DOCUMENT —
<<<<
As a writer, I have a few books that I began writing, but never finished–some I will go back to and continue writing; others I’ve abandoned permanently. It doesn’t bother me too much. Seeing my daughter leave her work unfinished is harder for me.
While she was in fifth grade, she became interested in writing, and it was surprisingly easy for her. By the time she was in seventh grade, she’d written a dozen poems, had one published in a children’s magazine, and had been invited to two workshops for children who write. She’d started four novels, too. Unfortunately, with each book she stopped after about four chapters.
By the time she started high school, she wasn’t interested in writing, and moved on to other things. I hope one day she’ll return to writing. She also has artistic ability, and created some wonderful drawings and paintings in school. Her favorite was a picture of a tiger she drew in her senior year of high school. Unfortunately, I never got to see it. She tried to bring it home on her last day of school, but couldn’t find it. Somehow, the teacher had misplaced it. She was extremely disappointed.
>>>>
SOURCE MATERIAL —
<<<<
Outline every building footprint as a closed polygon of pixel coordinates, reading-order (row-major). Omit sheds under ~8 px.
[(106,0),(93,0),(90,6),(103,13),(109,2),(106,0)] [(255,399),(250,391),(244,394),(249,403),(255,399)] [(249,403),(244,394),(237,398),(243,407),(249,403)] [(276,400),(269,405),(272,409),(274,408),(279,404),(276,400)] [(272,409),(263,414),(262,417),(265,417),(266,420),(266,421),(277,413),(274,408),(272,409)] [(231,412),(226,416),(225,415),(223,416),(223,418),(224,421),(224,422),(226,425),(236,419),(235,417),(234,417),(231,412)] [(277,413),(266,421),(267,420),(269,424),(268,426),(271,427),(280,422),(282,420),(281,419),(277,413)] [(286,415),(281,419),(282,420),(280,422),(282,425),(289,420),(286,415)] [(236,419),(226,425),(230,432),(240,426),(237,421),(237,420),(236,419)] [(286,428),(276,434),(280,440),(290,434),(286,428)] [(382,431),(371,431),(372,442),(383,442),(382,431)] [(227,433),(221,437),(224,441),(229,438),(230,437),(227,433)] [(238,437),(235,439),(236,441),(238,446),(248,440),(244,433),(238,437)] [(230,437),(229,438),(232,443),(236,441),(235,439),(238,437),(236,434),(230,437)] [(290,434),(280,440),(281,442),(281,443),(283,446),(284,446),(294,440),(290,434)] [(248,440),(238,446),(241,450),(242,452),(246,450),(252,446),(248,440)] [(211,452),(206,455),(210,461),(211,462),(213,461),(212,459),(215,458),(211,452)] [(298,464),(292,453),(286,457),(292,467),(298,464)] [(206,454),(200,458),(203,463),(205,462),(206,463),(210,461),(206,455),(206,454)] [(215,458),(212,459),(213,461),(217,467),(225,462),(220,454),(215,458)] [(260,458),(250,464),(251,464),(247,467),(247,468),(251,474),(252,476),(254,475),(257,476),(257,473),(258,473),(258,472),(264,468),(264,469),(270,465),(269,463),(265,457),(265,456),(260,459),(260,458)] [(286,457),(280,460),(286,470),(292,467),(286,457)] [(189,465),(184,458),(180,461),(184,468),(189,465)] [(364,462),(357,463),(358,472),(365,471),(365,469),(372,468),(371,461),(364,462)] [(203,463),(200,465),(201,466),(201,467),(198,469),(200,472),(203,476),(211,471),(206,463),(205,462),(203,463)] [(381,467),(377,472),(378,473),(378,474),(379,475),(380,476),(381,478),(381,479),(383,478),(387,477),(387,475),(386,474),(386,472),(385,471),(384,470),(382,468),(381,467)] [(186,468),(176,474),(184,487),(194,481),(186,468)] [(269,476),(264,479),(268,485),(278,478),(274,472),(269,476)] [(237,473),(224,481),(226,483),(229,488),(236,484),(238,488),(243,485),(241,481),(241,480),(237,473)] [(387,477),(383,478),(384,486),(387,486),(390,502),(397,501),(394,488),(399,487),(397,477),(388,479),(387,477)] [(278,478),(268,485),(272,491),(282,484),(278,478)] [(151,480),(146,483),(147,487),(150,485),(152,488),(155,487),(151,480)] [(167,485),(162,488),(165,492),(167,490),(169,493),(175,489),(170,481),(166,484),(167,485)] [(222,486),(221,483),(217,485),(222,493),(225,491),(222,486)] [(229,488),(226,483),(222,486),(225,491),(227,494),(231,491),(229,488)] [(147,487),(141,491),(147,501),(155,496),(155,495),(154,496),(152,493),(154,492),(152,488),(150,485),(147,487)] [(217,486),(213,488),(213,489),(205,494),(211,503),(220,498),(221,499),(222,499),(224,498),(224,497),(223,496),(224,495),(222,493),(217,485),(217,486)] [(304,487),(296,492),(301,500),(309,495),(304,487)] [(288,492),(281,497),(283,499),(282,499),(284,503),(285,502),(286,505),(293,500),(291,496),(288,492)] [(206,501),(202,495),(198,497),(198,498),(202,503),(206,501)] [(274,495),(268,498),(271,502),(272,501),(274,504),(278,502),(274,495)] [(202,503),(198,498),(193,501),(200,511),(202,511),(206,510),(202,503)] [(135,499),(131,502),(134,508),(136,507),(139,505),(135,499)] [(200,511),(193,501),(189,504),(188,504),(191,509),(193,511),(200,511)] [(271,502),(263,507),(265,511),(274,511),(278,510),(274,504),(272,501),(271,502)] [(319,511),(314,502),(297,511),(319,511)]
>>>>
WORK TO COMPLETE —
#1 Retype the passage about the daughter's writing between "By the time she started" and "was extremely disappointed.", inclusive.
#2 Answer these questions from the passage about the daughter's writing:
(a) How many poems had the daughter written by seventh grade?
(b) After about how many chapters did she stop each novel?
(c) What did her favorite picture show?
#3 Carry on the passage about the daughter's writing from its final sentence.
The lines serve no purpose here.

EXERCISE RESULTS —
#1
By the time she started high school, she wasn’t interested in writing, and moved on to other things. I hope one day she’ll return to writing. She also has artistic ability, and created some wonderful drawings and paintings in school. Her favorite was a picture of a tiger she drew in her senior year of high school. Unfortunately, I never got to see it. She tried to bring it home on her last day of school, but couldn’t find it. Somehow, the teacher had misplaced it. She was extremely disappointed.

#2
(a) A dozen
(b) About four
(c) A tiger

#3
In college, she painted a picture that I used as the book cover for one of my novels when it was on Authonomy.com. I wrote a blog about it and posted the painting. Since then, she started work on a drawing of fish. It’s really good, but it sits in her room…unfinished.
I’m not sure how, as a parent, I can encourage her without being pushy. Maybe in time she will return to these creative endeavors. For now, I’m encouraging to follow her dreams wherever they lead.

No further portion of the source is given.